Restate word for word the entries below, starting at the line with "hfov_deg: 85.7" and ending at the line with "f_number: 1.6". Keep both end lines and omit the pictures.

++++ Data

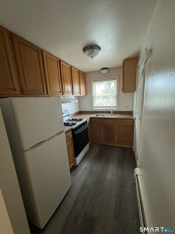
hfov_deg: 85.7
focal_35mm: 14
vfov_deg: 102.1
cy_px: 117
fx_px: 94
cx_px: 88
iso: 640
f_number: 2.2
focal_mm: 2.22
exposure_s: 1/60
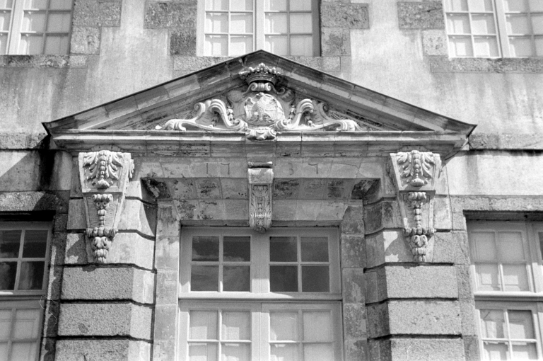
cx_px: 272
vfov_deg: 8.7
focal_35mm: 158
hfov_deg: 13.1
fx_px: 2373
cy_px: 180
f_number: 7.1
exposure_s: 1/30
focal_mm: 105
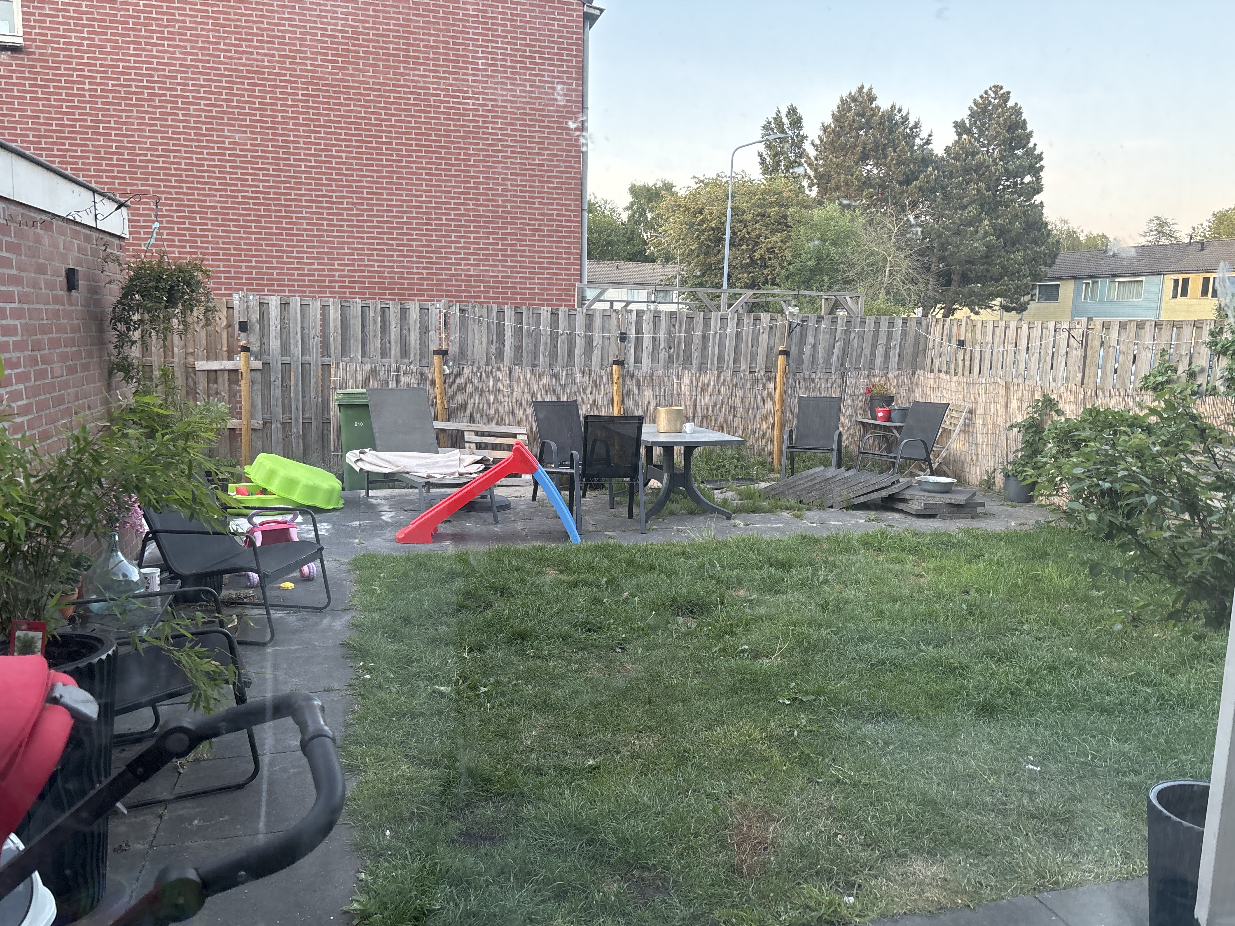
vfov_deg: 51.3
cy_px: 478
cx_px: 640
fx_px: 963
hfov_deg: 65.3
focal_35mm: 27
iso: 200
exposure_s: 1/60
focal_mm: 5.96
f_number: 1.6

++++++++
++++ Data

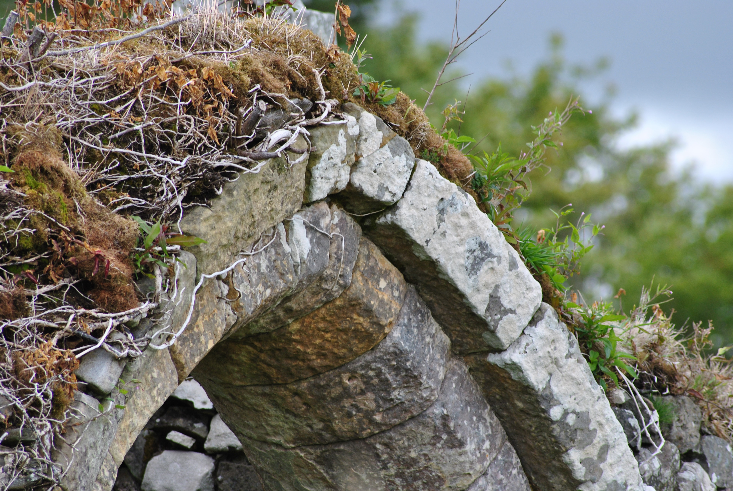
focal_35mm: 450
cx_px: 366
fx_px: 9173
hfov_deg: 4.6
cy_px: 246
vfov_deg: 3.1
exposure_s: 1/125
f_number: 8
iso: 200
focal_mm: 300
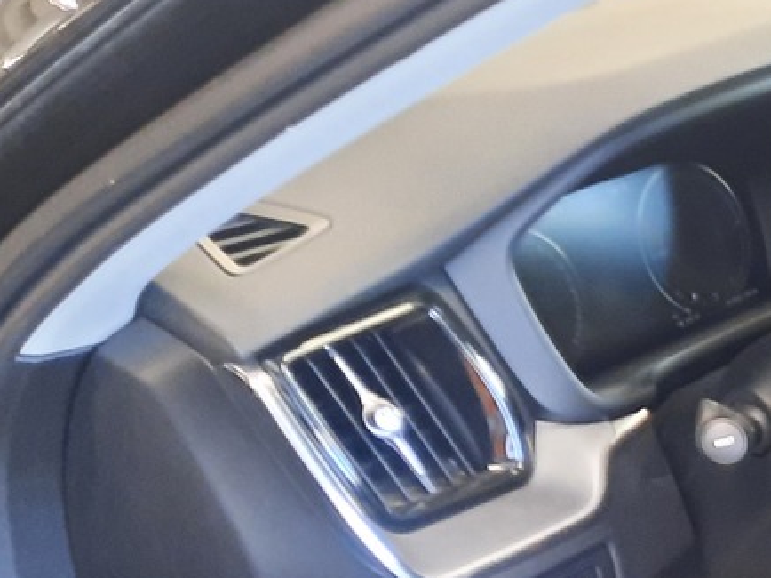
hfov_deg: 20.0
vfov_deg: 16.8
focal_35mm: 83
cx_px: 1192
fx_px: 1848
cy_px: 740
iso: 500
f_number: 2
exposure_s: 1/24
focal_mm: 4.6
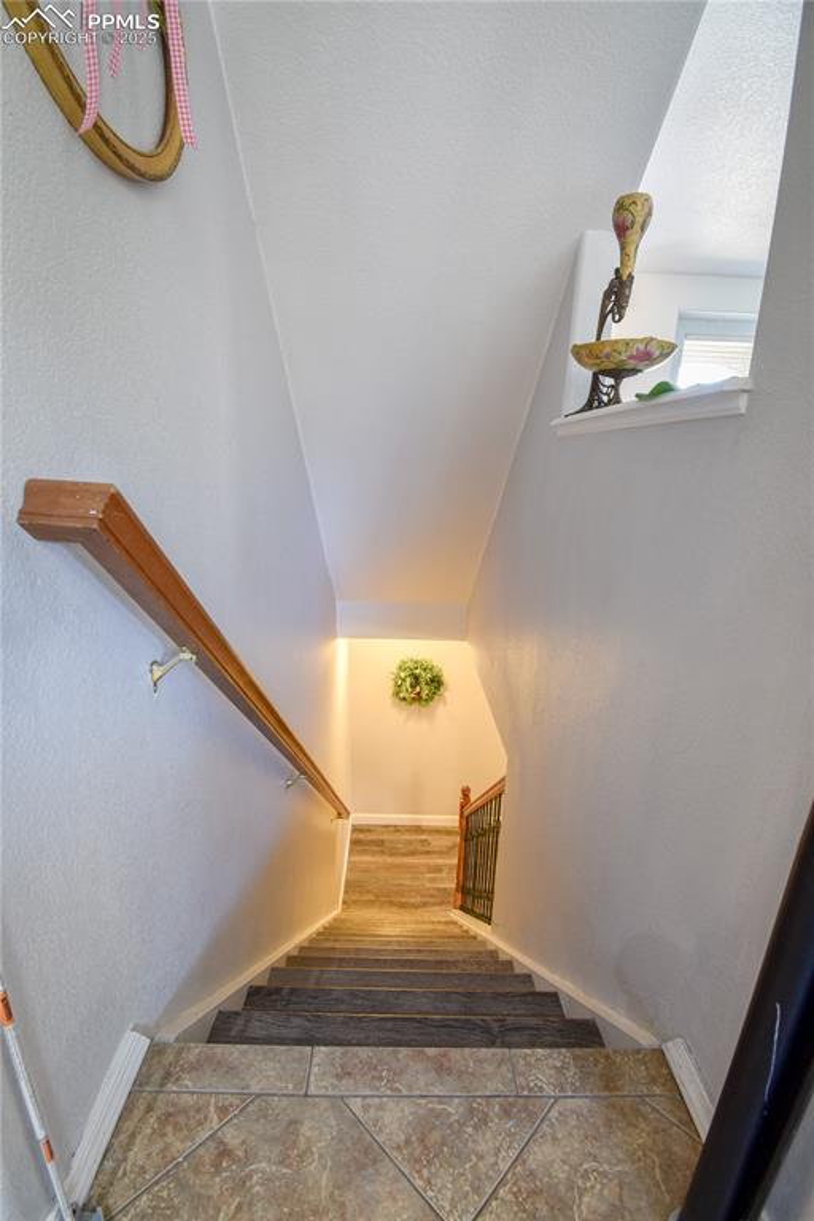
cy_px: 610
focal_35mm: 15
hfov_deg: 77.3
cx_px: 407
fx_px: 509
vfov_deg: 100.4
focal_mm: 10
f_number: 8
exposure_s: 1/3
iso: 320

++++++++

* **Solution to the problem**
hfov_deg: 85.7
focal_35mm: 14
vfov_deg: 102.1
cy_px: 117
fx_px: 94
cx_px: 88
iso: 640
f_number: 2.2
focal_mm: 2.22
exposure_s: 1/60
cx_px: 272
vfov_deg: 8.7
focal_35mm: 158
hfov_deg: 13.1
fx_px: 2373
cy_px: 180
f_number: 7.1
exposure_s: 1/30
focal_mm: 105
vfov_deg: 51.3
cy_px: 478
cx_px: 640
fx_px: 963
hfov_deg: 65.3
focal_35mm: 27
iso: 200
exposure_s: 1/60
focal_mm: 5.96
f_number: 1.6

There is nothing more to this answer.